It would be very easy to over-estimate the intrinsic merit of these books, but when you consider them as pioneers it would be hard to over-rate the importance of the new departure. To enlist the talent of the most popular artists of the period, and produce volumes printed in the best style of the Chiswick Press, with bindings and end-papers specially designed, and the whole "get up" of the book carefully considered, was certainly a bold innovation in the early forties. That it failed to be a profitable venture one may deduce from the fact that the "Felix Summerley" series did not run to many volumes, and that the firm who published them, after several changes, seems to have expired, or more possibly was incorporated with some other venture. The books themselves are forgotten by most booksellers to-day, as I have discovered from many fruitless demands for copies.

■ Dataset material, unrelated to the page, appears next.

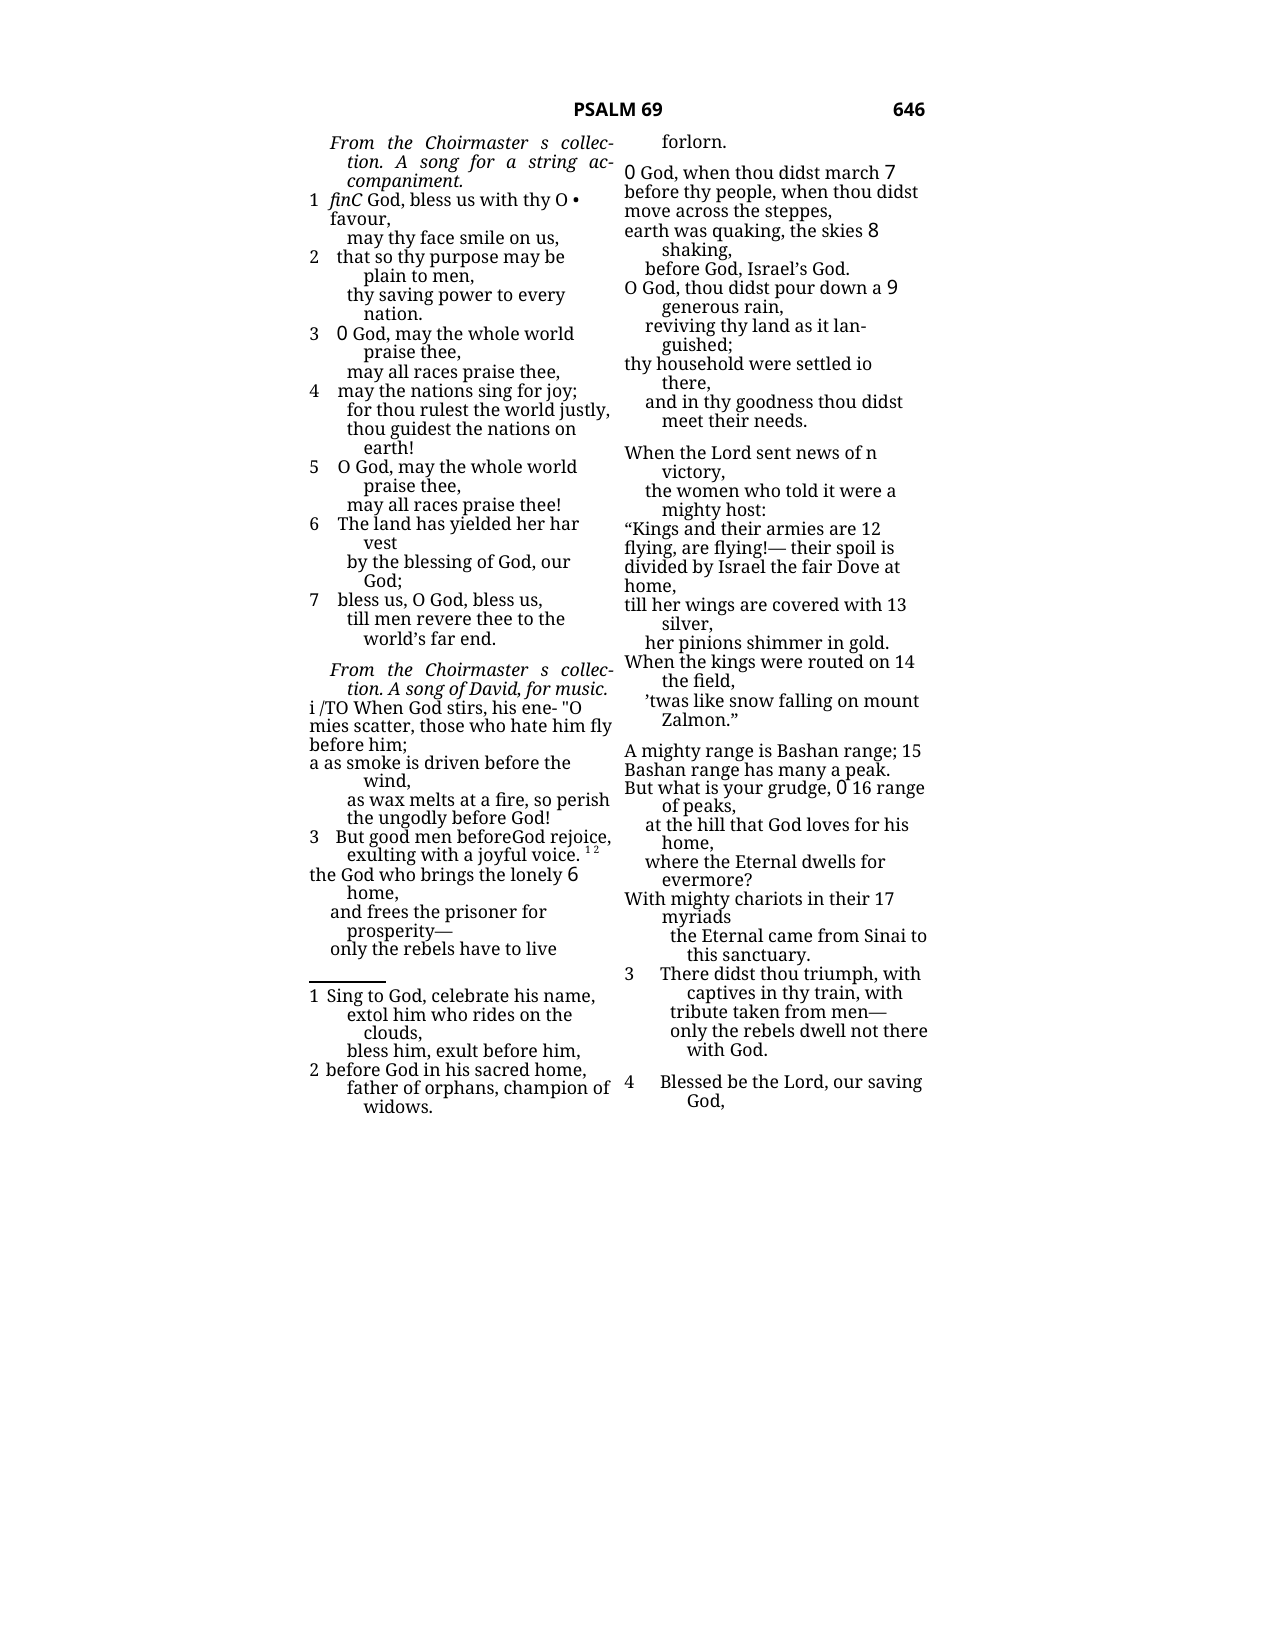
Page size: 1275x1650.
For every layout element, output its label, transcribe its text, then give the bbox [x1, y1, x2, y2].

The little square pamphlets by F. H. Bayley, to which allusion has already been made, include "Blue Beard;" "Robinson Crusoe," and "Red Riding Hood," all published about 1845-6.

ILLUSTRATION FROM "THE QUEEN OF THE PIRATE ISLE." BY KATE GREENAWAY (EDMUND EVANS. 1887)

Whether "The Sleeping Beauty," then announced as in preparation, was published, I do not know. Their rhyming chronicle in the style of the "Ingoldsby Legends" is neatly turned, and the topical allusions, although out of date now, are not sufficiently frequent to make it unintelligible. The pictures (possibly by Alfred Crowquill) are conceived in a spirit of burlesque, and are full of ingenious conceits and no little grim vigour. The design of Robinson Crusoe roosting in a tree—

And so he climbs up a very tall tree,
And fixes himself to his comfort and glee,
Hung up from the end of a branch by his breech,
Quite out of all mischievous quadrupeds' reach.
A position not perfectly easy 't is true,
But yet at the same time consoling and new—

reproduced on [p. 13], shows the wilder humour of the illustrations. Another of Blue Beard, and one of the wolf suffering from undigested grandmother, are also given. They need no comment, except to note that in the originals, printed on a coloured tint with the high lights left white, the ferocity of Blue Beard is greatly heightened. The wolf, "as he lay there brimful of grandmother and guilt," is one of the best of the smaller pictures in the text.

Other noteworthy books which appeared about this date are Mrs. Felix Summerley's "Mother's Primer," illustrated by W. M[ulready?], Longmans, 1843; "Little Princess," by Mrs. John Slater, 1843, with six charming lithographs by J. C. Horsley, R.A. (one of which is reproduced on [p. 11]); the "Honey Stew," of the Countess Bertha Jeremiah How, 1846, with coloured plates by Harrison Weir; "Early Days of English Princes," with capital illustrations by John Franklin; and a series of Pleasant Books for Young Children, 6d. plain and 1s. coloured, published by Cundall and Addey.

ILLUSTRATION FROM "LITTLE FOLKS" BY KATE GREENAWAY (CASSELL AND CO.)